» **ESTRATTO FORNITO**:
--*--

Alla sera andiamo in esplorazione lungo il Mekong e scoviamo un posto dove fanno un BBQ spettacolare. Facciamo conoscenza con una coppia svizzera e dopo aver riempito a dovere la pancia, ci guardiamo intorno e… sorpresa… i camerieri sono tutti travestiti e gay. Come? Qui, in Laos? Ma non era un Paese del terzo mondo? Invece capiamo che la tolleranza qua è d’obbligo e che una persona è libera di esprimersi nel credo religioso come nei gusti sessuali. Ecco perché tollerano anche noi occidentali e non ci guardano come ‘polli da spennare’.

14 agosto 2005
Finalmente arriva il giorno del trekking. Ci rimpinziamo per bene di fruit salad e pancake (da alternare con la fantastica pasticceria francese). L’agenzia fa un sacco di casino per organizzare i gruppi e dopo più di un’ora di sali e scendi da vari fuoristrada e pick up, partiamo alla volta delle piantagioni di teak. Qui ci aspettano tre elefanti, scegliamo il più robusto (non si sa mai) e facciamo un giretto nella piantagione. Poi un emozionante transfer in barca e arriviamo alle cascate: si tratta di un grande bosco completamente allagato dove ci fermiamo a mangiare l’irrinunciabile noodle soup.

--*--

» **RECORD FORNITI**:

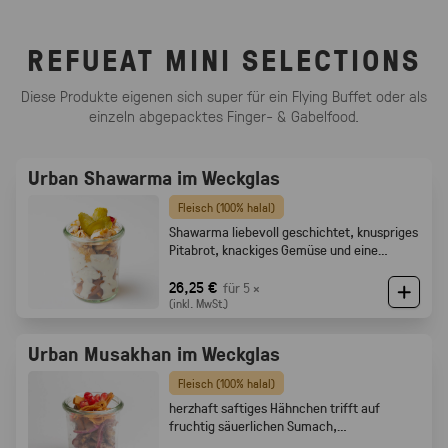
REFUEAT MINI SELECTIONS
Diese Produkte eigenen sich super für ein Flying Buffet oder als
einzeln abgepacktes Finger- & Gabelfood.
Urban Shawarma im Weckglas
Fleisch (100% halal)
Shawarma liebevoll geschichtet, knuspriges
Pitabrot, knackiges Gemüse und eine
cremige Tahini-Sauce
26,25 €
für 5 ×
(inkl. MwSt.)
Urban Musakhan im Weckglas
Fleisch (100% halal)
herzhaft saftiges Hähnchen trifft auf
fruchtig säuerlichen Sumach,
karamellisierten Zwiebeln und feine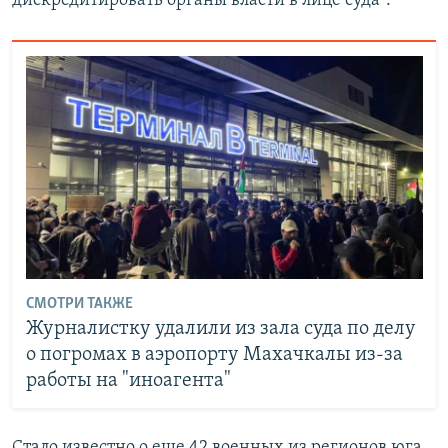
дискредитировать органы власти в лице суда".
СМОТРИ ТАКЖЕ
Журналистку удалили из зала суда по делу
о погромах в аэропорту Махачкалы из-за
работы на "иноагента"
Cтало известно о еще 42 военных из регионов юга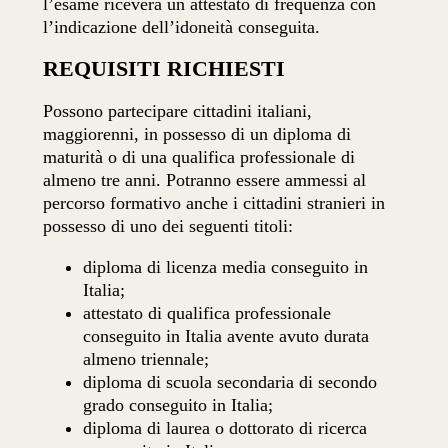
l’esame riceverà un attestato di frequenza con
l’indicazione dell’idoneità conseguita.
REQUISITI RICHIESTI
Possono partecipare cittadini italiani,
maggiorenni, in possesso di un diploma di
maturità o di una qualifica professionale di
almeno tre anni. Potranno essere ammessi al
percorso formativo anche i cittadini stranieri in
possesso di uno dei seguenti titoli:
diploma di licenza media conseguito in
Italia;
attestato di qualifica professionale
conseguito in Italia avente avuto durata
almeno triennale;
diploma di scuola secondaria di secondo
grado conseguito in Italia;
diploma di laurea o dottorato di ricerca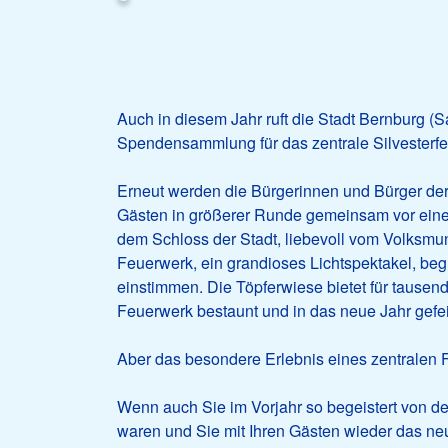
Auch in diesem Jahr ruft die Stadt Bernburg (
Spendensammlung für das zentrale Silvesterf
Erneut werden die Bürgerinnen und Bürger der
Gästen in größerer Runde gemeinsam vor eine
dem Schloss der Stadt, liebevoll vom Volksmun
Feuerwerk, ein grandioses Lichtspektakel, begl
einstimmen. Die Töpferwiese bietet für tause
Feuerwerk bestaunt und in das neue Jahr gefei
Aber das besondere Erlebnis eines zentralen
Wenn auch Sie im Vorjahr so begeistert von d
waren und Sie mit Ihren Gästen wieder das ne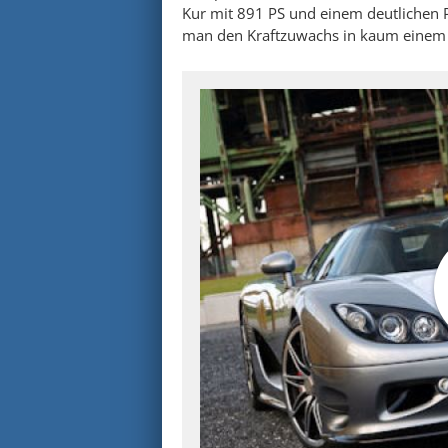
Kur mit 891 PS und einem deutlichen P
man den Kraftzuwachs in kaum einem 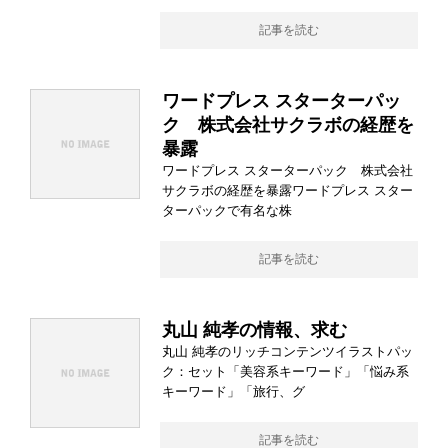
記事を読む
ワードプレス スターターパッ
ク 株式会社サクラボの経歴を
暴露
ワードプレス スターターパック 株式会社
サクラボの経歴を暴露ワードプレス スター
ターパックで有名な株
記事を読む
丸山 純孝の情報、求む
丸山 純孝のリッチコンテンツイラストパッ
ク：セット「美容系キーワード」「悩み系
キーワード」「旅行、グ
記事を読む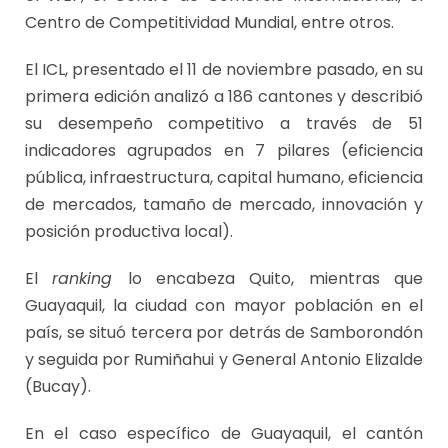
Centro de Competitividad Mundial, entre otros.
El ICL, presentado el 11 de noviembre pasado, en su
primera edición analizó a 186 cantones y describió
su desempeño competitivo a través de 51
indicadores agrupados en 7 pilares (eficiencia
pública, infraestructura, capital humano, eficiencia
de mercados, tamaño de mercado, innovación y
posición productiva local).
El
ranking
lo encabeza Quito, mientras que
Guayaquil, la ciudad con mayor población en el
país, se situó tercera por detrás de Samborondón
y seguida por Rumiñahui y General Antonio Elizalde
(Bucay).
En el caso específico de Guayaquil, el cantón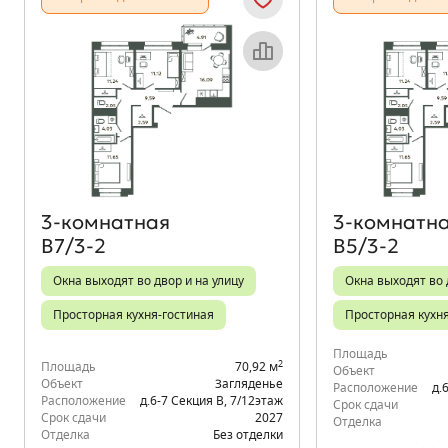
Объект месяца
3‑комнатная
3‑комнатн
В7/3-2
В5/3-2
Окна выходят во двор и на улицу
Окна выходят во 
Просторная кухня-гостиная
Просторная кухн
Площадь
2
Площадь
70,92 м
Объект
Объект
Загляденье
Расположение
д.
Расположение
д.6-7 Секция В
,
7/12
этаж
Срок сдачи
Срок сдачи
2027
Отделка
Отделка
Без отделки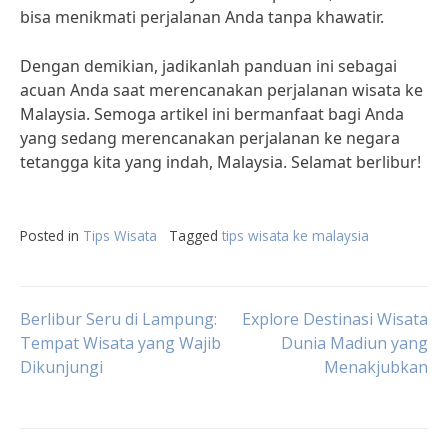
bisa menikmati perjalanan Anda tanpa khawatir.
Dengan demikian, jadikanlah panduan ini sebagai
acuan Anda saat merencanakan perjalanan wisata ke
Malaysia. Semoga artikel ini bermanfaat bagi Anda
yang sedang merencanakan perjalanan ke negara
tetangga kita yang indah, Malaysia. Selamat berlibur!
Posted in
Tips Wisata
Tagged
tips wisata ke malaysia
Post
Berlibur Seru di Lampung:
Explore Destinasi Wisata
Tempat Wisata yang Wajib
Dunia Madiun yang
Dikunjungi
Menakjubkan
navigation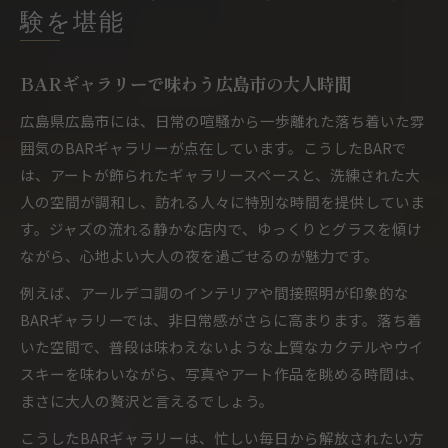
ジャズとBARギャラリーの相性が良い理由
験を堪能
BAR空間で楽しむ大人の音楽体験とは何か
広島市のBARで出会う生演奏ジャズの魅力
BARギャラリーで味わう広島市の大人時間
BARギャラリーで癒やされる音楽の魔法
広島県広島市には、日常の喧騒から一歩離れた落ち着いた雰
アールデコの美しさとBARの余韻を味わう
囲気のBARギャラリーが点在しています。こうしたBARで
BARギャラリーで感じるアールデコの世界
は、アートが飾られたギャラリースペースと、洗練された大
人の空間が調和し、訪れる人々に特別な時間を提供していま
BAR空間に映えるアールデコ調インテリア
す。ジャズの流れる静かな店内で、ゆっくりとグラスを傾け
大人が集うBARの美意識とアールデコ魅力
ながら、心地よい大人の夜を過ごせるのが魅力です。
BARで過ごす芸術的な夜の楽しみ方を解説
例えば、アールデコ調のインテリアや間接照明が印象的な
アールデコデザインのBARで非日常体験
BARギャラリーでは、非日常感がさらに高まります。落ち着
落ち着いたBAR時間を過ごしたい方へ
いた空間で、普段は味わえないような上質なカクテルやウイ
BARで叶える心安らぐ大人の夜時間の過ごし方
スキーを味わいながら、写真やアート作品を眺める時間は、
BARギャラリーで静かに過ごすためのコツ
まさに大人の贅沢と言えるでしょう。
落ち着いたBAR空間が人気の理由と魅力
こうしたBARギャラリーは、忙しい毎日から解放されたい方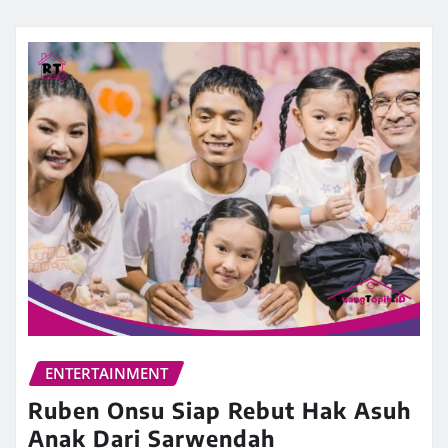
ENTERTAINMENT
Ruben Onsu Siap Rebut Hak Asuh
Anak Dari Sarwendah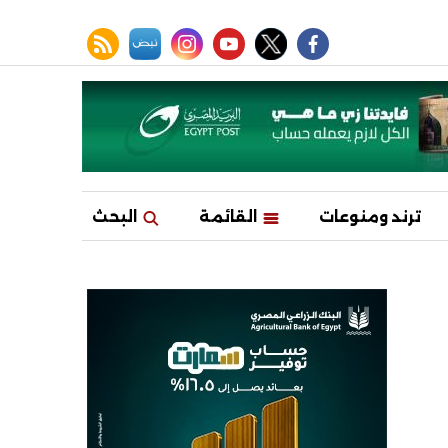
facebook
twitter
youtube
نبض
instagram
rss feed
ترند ومنوعات
القائمة
البحث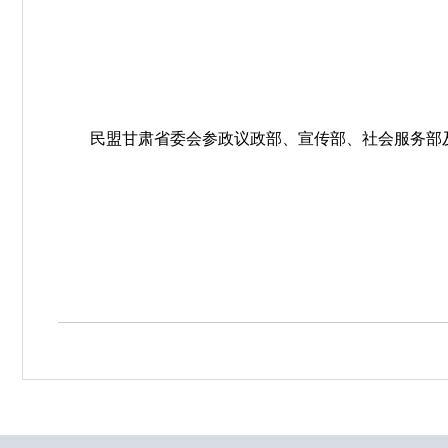
民盟甘肃省委会参政议政部、宣传部、社会服务部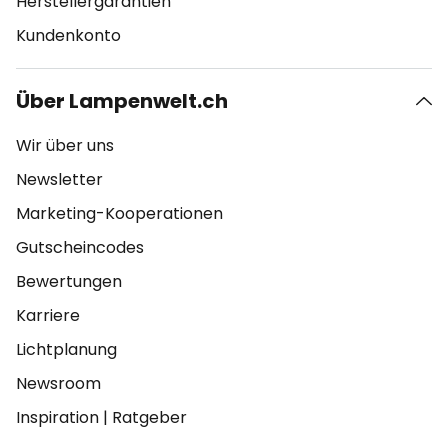
Herstellergarantien
Kundenkonto
Über Lampenwelt.ch
Wir über uns
Newsletter
Marketing-Kooperationen
Gutscheincodes
Bewertungen
Karriere
Lichtplanung
Newsroom
Inspiration
|
Ratgeber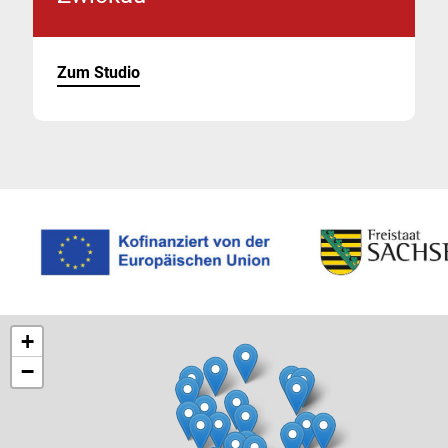
Zum Studio
+
−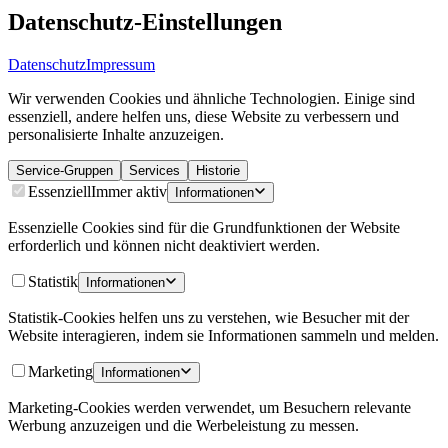
Datenschutz-Einstellungen
Datenschutz
Impressum
Wir verwenden Cookies und ähnliche Technologien. Einige sind
essenziell, andere helfen uns, diese Website zu verbessern und
personalisierte Inhalte anzuzeigen.
Service-Gruppen
Services
Historie
Essenziell
Immer aktiv
Informationen
Essenzielle Cookies sind für die Grundfunktionen der Website
erforderlich und können nicht deaktiviert werden.
Statistik
Informationen
Statistik-Cookies helfen uns zu verstehen, wie Besucher mit der
Website interagieren, indem sie Informationen sammeln und melden.
Marketing
Informationen
Marketing-Cookies werden verwendet, um Besuchern relevante
Werbung anzuzeigen und die Werbeleistung zu messen.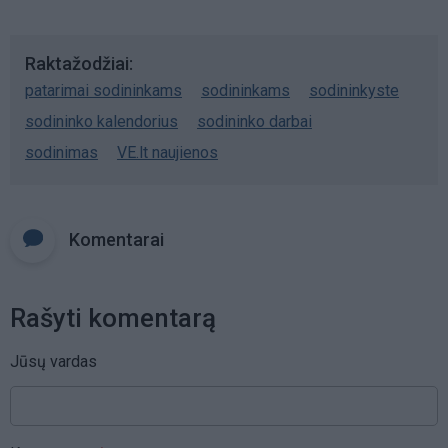
Raktažodžiai
patarimai sodininkams
sodininkams
sodininkyste
sodininko kalendorius
sodininko darbai
sodinimas
VE.lt naujienos
Komentarai
Rašyti komentarą
Jūsų vardas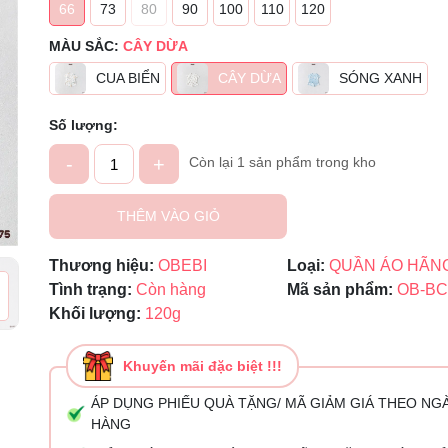
66
73
80
90
100
110
120
Mã giảm giá:
MÀU SẮC:
CÂY DỪA
CUA BIỂN
CÂY DỪA
SÓNG XANH
Ngày hết hạn:
Điều kiện:
Số lượng:
-
+
Còn lại 1 sản phẩm trong kho
THÊM VÀO GIỎ
Thương hiệu:
OBEBI
Loại:
QUẦN ÁO HÃN
Tình trạng:
Còn hàng
Mã sản phẩm:
OB-BC
Khối lượng:
120g
Khuyến mãi đặc biệt !!!
ÁP DỤNG PHIẾU QUÀ TẶNG/ MÃ GIẢM GIÁ THEO NG
HÀNG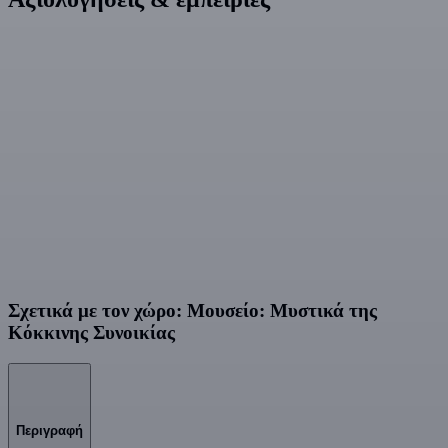
Σχετικά με τον χώρο: Μουσείο: Μυστικά της
Κόκκινης Συνοικίας
Περιγραφή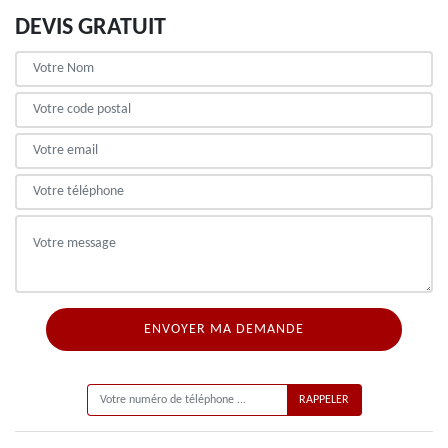
DEVIS GRATUIT
ON VOUS RAPPELLE GRATUITEMENT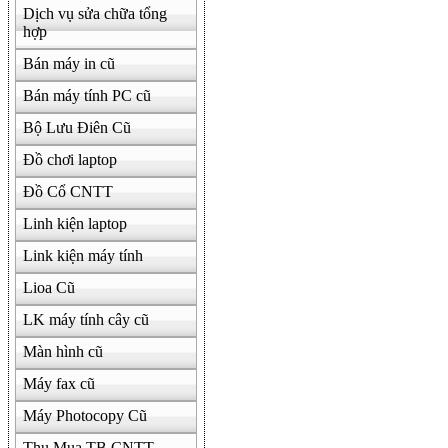
Dịch vụ sửa chữa tổng
hợp
Bán máy in cũ
Bán máy tính PC cũ
Bộ Lưu Điên Cũ
Đồ chơi laptop
Đồ Cổ CNTT
Linh kiện laptop
Link kiện máy tính
Lioa Cũ
LK máy tính cây cũ
Màn hình cũ
Máy fax cũ
Máy Photocopy Cũ
Thu Mua TB CNTT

--*--

» **CONSEGNA**:
Per favore, trascrivi dal racconto di viaggio in Laos il passo che comincia con "14 agosto 2005" e finisce con "l’irrinunciabile noodle soup.", senza cambiare una parola.

» **LA TUA RISPOSTA**:
14 agosto 2005
Finalmente arriva il giorno del trekking. Ci rimpinziamo per bene di fruit salad e pancake (da alternare con la fantastica pasticceria francese). L’agenzia fa un sacco di casino per organizzare i gruppi e dopo più di un’ora di sali e scendi da vari fuoristrada e pick up, partiamo alla volta delle piantagioni di teak. Qui ci aspettano tre elefanti, scegliamo il più robusto (non si sa mai) e facciamo un giretto nella piantagione. Poi un emozionante transfer in barca e arriviamo alle cascate: si tratta di un grande bosco completamente allagato dove ci fermiamo a mangiare l’irrinunciabile noodle soup.